The response was close to immediate. While there were almost a hundred entries, none of the living Tanners, or those who had died in the last century, fit his criteria. When he eliminated them, just three remained, and only one fit his criteria. It was comparatively short.
Joseph Jared Tanner, Senator, United States of America 2039–2127 A.D., reputedly a former naval military pilot who was known as an opponent of “excessive” social programs and a staunch opponent of global federation … instrumental in the temporary resurgence of U.S. military forces before the Wars of Confederation …

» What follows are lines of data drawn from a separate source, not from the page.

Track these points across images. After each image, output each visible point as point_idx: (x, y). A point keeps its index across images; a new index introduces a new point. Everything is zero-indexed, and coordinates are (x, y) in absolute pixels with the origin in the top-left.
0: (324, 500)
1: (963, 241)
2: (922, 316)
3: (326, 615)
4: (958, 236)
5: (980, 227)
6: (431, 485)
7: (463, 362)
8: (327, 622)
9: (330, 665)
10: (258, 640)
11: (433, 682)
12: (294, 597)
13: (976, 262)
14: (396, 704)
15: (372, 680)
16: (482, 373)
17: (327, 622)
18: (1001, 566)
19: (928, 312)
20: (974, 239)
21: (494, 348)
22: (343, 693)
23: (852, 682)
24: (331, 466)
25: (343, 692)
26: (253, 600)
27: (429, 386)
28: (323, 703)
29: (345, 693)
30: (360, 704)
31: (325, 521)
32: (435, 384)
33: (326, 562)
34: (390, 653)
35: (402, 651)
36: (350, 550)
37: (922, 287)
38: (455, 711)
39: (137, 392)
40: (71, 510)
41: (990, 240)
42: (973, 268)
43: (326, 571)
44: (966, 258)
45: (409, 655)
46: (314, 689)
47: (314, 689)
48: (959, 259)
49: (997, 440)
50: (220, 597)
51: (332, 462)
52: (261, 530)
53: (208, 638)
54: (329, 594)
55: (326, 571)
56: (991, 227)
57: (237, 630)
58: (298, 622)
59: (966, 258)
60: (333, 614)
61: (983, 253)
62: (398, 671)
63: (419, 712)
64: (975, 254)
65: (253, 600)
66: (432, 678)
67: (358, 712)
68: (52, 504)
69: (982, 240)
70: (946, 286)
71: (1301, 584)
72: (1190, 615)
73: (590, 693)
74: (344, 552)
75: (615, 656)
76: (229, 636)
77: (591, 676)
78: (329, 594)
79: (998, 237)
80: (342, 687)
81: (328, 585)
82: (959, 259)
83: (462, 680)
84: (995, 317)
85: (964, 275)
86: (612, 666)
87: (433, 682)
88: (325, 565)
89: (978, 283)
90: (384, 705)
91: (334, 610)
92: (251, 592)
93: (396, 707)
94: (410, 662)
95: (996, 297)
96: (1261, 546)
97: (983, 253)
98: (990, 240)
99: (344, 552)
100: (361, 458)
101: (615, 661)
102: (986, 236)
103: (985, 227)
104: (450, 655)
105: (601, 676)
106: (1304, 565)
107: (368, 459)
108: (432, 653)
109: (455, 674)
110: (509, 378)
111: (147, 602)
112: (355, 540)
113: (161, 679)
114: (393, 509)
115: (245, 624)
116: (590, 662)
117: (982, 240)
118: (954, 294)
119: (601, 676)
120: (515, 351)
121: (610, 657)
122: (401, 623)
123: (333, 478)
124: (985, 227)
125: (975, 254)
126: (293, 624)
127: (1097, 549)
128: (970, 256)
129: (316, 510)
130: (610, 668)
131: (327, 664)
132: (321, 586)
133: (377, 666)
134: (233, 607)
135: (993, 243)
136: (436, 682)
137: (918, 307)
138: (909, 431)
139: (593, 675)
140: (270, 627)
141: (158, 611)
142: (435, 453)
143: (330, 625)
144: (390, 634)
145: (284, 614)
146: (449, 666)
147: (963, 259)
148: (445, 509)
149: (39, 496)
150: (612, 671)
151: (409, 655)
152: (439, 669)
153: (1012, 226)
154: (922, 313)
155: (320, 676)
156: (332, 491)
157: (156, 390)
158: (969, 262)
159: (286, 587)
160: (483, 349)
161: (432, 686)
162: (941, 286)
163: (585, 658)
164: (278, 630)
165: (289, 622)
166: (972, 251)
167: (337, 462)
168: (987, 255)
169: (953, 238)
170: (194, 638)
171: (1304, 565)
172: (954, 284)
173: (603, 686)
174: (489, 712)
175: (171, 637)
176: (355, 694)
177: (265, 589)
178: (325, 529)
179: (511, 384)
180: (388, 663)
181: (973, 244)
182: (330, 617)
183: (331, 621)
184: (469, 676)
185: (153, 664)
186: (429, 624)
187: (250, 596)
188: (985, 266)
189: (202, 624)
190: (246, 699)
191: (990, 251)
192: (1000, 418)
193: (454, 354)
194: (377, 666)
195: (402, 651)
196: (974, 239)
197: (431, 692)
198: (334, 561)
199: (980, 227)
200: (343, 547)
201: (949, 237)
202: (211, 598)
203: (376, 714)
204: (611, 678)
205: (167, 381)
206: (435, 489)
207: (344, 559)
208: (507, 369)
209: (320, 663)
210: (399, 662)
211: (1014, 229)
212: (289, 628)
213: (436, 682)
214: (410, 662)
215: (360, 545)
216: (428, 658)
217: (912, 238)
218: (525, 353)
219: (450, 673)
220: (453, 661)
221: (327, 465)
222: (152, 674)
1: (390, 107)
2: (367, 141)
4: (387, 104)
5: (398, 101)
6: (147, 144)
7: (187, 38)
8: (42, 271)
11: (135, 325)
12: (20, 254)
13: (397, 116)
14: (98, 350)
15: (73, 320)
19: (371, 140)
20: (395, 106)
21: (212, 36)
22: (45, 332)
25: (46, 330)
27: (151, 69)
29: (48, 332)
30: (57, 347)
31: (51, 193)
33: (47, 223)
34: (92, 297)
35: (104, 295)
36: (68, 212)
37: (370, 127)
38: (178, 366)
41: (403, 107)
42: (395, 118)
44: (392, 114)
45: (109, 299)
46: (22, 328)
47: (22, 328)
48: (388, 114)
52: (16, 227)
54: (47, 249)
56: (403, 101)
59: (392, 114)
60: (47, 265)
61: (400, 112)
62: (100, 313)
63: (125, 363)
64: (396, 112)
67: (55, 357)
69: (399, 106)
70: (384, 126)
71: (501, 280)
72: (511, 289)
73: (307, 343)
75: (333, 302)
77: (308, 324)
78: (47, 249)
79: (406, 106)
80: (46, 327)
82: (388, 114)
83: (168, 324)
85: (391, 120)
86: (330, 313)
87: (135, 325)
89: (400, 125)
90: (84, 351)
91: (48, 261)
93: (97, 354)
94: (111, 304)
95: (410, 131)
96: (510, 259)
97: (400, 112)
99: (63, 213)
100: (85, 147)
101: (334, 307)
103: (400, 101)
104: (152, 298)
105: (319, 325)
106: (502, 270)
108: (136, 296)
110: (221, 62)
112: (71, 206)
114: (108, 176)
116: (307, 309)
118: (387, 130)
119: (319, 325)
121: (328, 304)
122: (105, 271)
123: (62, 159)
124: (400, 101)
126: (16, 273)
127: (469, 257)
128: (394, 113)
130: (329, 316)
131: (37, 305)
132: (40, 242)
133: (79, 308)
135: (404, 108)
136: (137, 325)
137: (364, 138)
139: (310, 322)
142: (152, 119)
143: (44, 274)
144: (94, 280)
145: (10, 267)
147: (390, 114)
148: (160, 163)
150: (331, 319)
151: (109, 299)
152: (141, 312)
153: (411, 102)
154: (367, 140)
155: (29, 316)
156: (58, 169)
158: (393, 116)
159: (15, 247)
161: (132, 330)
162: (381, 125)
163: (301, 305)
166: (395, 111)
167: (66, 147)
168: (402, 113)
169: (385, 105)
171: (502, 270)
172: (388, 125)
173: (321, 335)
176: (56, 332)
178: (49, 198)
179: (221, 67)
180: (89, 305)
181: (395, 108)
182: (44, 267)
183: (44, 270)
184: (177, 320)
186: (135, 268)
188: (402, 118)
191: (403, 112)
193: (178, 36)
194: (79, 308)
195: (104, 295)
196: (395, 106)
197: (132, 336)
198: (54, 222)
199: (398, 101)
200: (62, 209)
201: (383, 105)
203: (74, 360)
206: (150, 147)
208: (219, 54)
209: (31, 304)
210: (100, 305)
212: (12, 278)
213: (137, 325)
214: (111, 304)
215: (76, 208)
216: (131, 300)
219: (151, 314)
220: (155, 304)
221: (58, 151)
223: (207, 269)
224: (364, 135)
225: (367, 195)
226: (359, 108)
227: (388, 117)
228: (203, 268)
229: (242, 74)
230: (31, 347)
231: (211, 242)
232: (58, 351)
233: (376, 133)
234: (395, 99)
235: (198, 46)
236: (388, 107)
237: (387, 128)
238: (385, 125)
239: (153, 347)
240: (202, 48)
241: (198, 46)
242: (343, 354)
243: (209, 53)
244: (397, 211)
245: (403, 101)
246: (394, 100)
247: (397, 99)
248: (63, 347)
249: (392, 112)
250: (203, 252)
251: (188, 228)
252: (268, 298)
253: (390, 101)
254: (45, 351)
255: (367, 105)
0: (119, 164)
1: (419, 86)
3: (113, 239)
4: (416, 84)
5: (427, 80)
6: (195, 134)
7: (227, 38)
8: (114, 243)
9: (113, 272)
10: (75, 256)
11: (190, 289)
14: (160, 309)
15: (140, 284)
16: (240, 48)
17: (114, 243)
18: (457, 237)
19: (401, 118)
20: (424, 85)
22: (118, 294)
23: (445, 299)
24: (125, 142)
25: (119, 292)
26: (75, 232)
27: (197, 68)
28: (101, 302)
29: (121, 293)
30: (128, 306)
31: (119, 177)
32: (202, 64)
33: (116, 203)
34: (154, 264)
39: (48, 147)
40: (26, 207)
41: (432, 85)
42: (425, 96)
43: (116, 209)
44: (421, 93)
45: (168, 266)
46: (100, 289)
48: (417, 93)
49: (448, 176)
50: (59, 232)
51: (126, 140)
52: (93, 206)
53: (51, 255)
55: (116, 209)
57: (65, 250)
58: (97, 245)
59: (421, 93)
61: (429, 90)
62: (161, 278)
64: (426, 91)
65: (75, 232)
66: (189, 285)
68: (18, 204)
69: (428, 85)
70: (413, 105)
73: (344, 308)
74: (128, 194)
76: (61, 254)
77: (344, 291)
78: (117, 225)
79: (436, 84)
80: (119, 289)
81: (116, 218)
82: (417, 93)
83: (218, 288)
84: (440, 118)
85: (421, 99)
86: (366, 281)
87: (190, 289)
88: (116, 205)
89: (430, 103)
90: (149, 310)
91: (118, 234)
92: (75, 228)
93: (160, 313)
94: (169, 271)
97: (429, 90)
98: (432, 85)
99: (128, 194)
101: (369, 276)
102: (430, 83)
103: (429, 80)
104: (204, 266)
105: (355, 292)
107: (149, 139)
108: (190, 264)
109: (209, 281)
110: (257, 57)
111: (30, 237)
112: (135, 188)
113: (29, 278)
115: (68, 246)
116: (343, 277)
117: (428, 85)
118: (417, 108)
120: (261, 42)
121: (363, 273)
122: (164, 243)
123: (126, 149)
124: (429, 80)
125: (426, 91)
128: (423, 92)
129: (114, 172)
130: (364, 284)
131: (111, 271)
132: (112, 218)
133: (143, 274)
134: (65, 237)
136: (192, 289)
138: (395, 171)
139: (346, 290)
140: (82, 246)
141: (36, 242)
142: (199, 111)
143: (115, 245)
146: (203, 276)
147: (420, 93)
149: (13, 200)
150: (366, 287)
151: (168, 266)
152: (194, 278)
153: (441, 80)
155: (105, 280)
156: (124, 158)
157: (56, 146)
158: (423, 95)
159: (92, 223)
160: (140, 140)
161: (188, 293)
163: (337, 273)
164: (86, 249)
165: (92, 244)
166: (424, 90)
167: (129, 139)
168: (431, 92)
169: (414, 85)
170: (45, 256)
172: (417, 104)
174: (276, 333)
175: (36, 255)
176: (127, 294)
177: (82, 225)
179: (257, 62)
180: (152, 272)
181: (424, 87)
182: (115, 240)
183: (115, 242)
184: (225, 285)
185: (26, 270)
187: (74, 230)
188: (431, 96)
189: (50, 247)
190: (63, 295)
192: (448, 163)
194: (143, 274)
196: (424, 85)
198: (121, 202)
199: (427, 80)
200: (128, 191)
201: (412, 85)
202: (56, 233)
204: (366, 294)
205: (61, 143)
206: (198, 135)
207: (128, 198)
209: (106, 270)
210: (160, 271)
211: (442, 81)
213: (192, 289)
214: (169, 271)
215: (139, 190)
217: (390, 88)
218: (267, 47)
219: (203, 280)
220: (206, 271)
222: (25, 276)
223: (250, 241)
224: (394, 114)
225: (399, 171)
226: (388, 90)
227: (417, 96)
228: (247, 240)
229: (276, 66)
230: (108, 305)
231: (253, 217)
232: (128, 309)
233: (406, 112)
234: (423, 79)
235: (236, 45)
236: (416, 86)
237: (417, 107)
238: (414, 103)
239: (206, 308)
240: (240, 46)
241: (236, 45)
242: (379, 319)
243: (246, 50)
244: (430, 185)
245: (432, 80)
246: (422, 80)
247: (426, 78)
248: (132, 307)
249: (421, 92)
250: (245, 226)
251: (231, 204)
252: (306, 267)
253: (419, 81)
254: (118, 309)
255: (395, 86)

That was it. Roget still smiled. Joseph Tanner had been real. His smile faded when he thought about how few Joseph Tanners remained in the records once they died. Fame—even remembrance—was indeed fleeting.
His next inquiry was on Marni Sorensen. Interestingly enough, there was but a single entry matching her name.
Marni Carpenter Sorensen, (3162 F. E.–) B.S., M.S., Deseret University, Ph.D., University of California–Davis. Coauthor, “RNA, ‘Junk’ Matter, and Memory Retention,” Noram Medical Journal …
Following her name was a listing of articles and publications, but the last was dated some five years earlier. Given the delays caused by peer review and editorial matters, that suggested she had stopped researching and publishing when she’d returned to St. George. He frowned. She’d stopped publishing, but not researching. He also wouldn’t have been surprised to learn that she’d contacted some of Tanner’s descendants. Had she also obtained the basis of what she had used on him from Tanner descendants? Or from Saint genealogical tissue samples? He would have bet on one of those and given odds. But he wasn’t about to say anything, because he’d either end up out of the FSA and being a medical guinea pig somewhere … or worse.